- **Extracted records**:
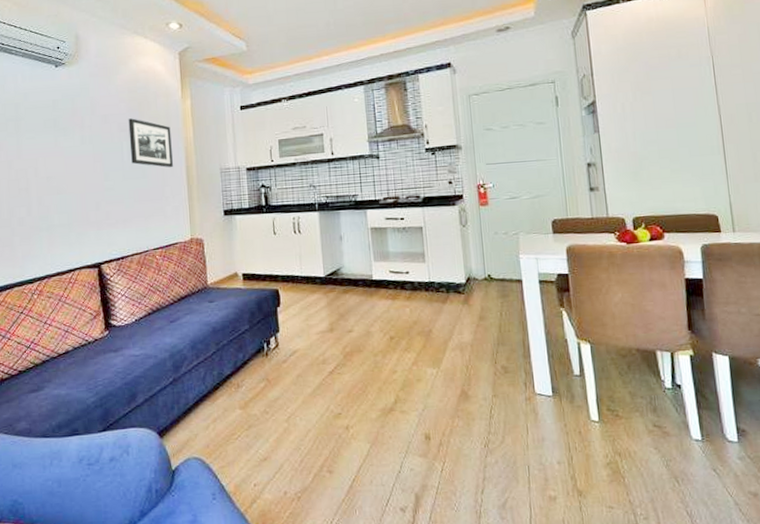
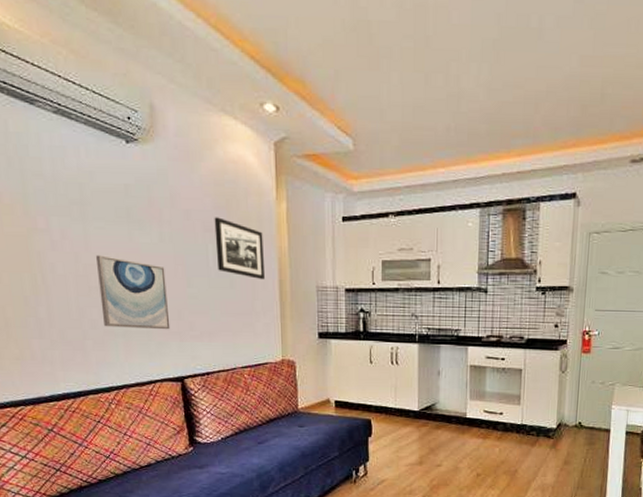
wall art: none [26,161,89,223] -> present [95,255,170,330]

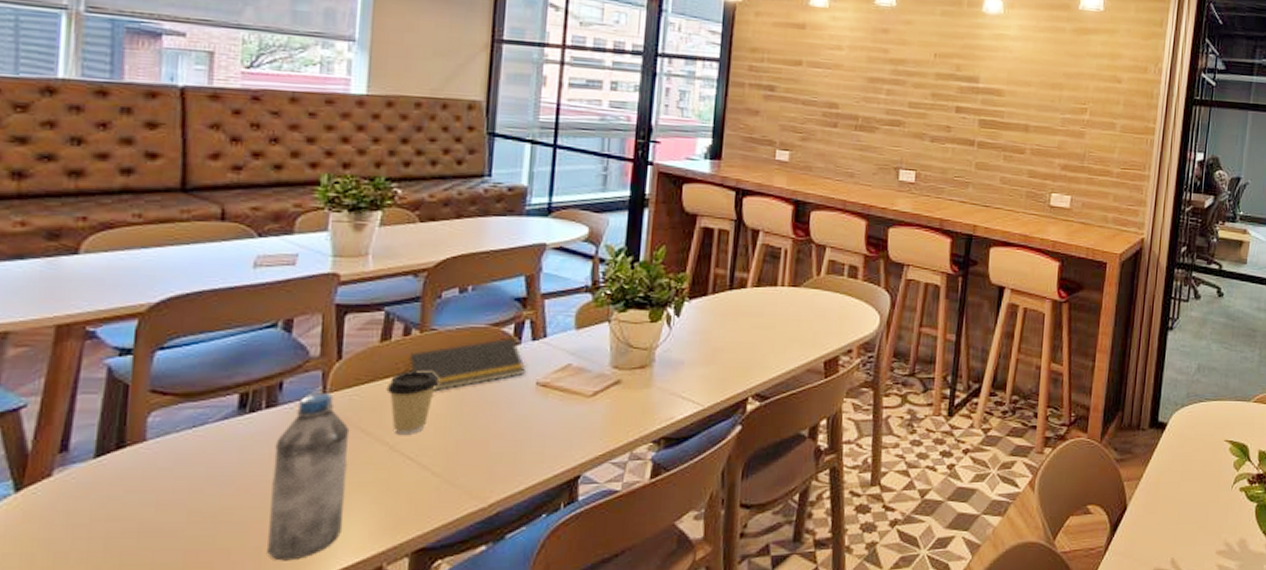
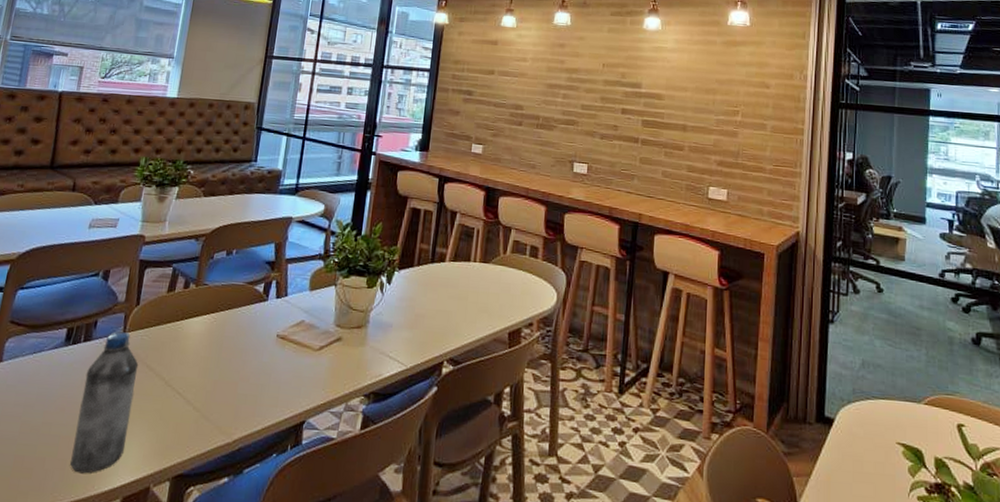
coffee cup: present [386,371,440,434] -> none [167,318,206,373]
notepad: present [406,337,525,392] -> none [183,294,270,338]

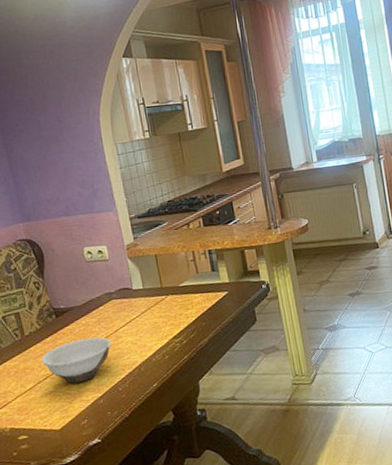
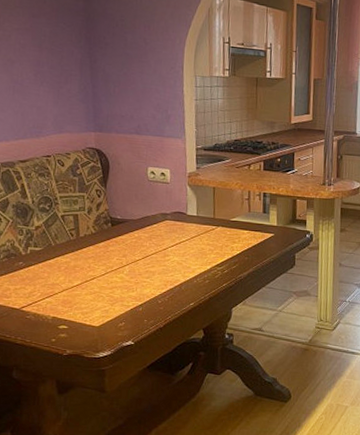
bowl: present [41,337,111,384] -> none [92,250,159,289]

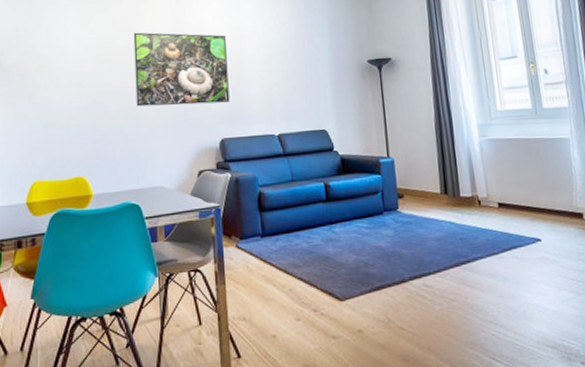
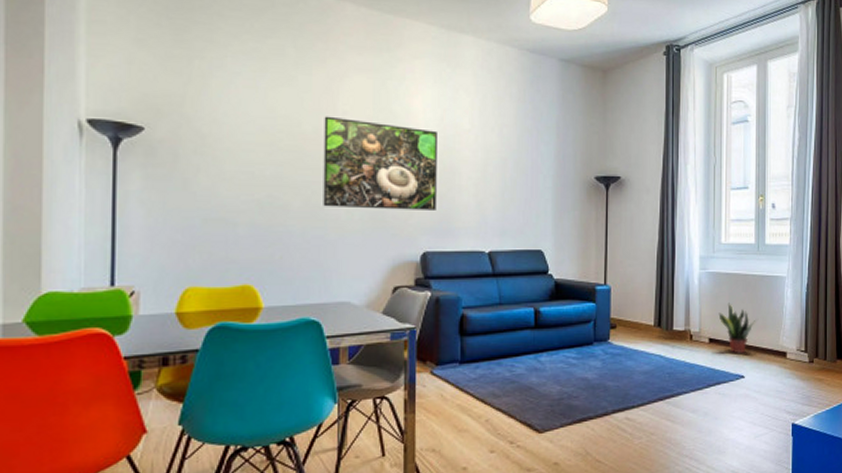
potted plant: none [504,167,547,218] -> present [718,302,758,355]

- **The problem**:
In the copy, include no pictures; restate the listing above exactly.

- **Answer for the task**:
wall art: none [26,161,89,223] -> present [95,255,170,330]

coffee cup: present [386,371,440,434] -> none [167,318,206,373]
notepad: present [406,337,525,392] -> none [183,294,270,338]

bowl: present [41,337,111,384] -> none [92,250,159,289]

potted plant: none [504,167,547,218] -> present [718,302,758,355]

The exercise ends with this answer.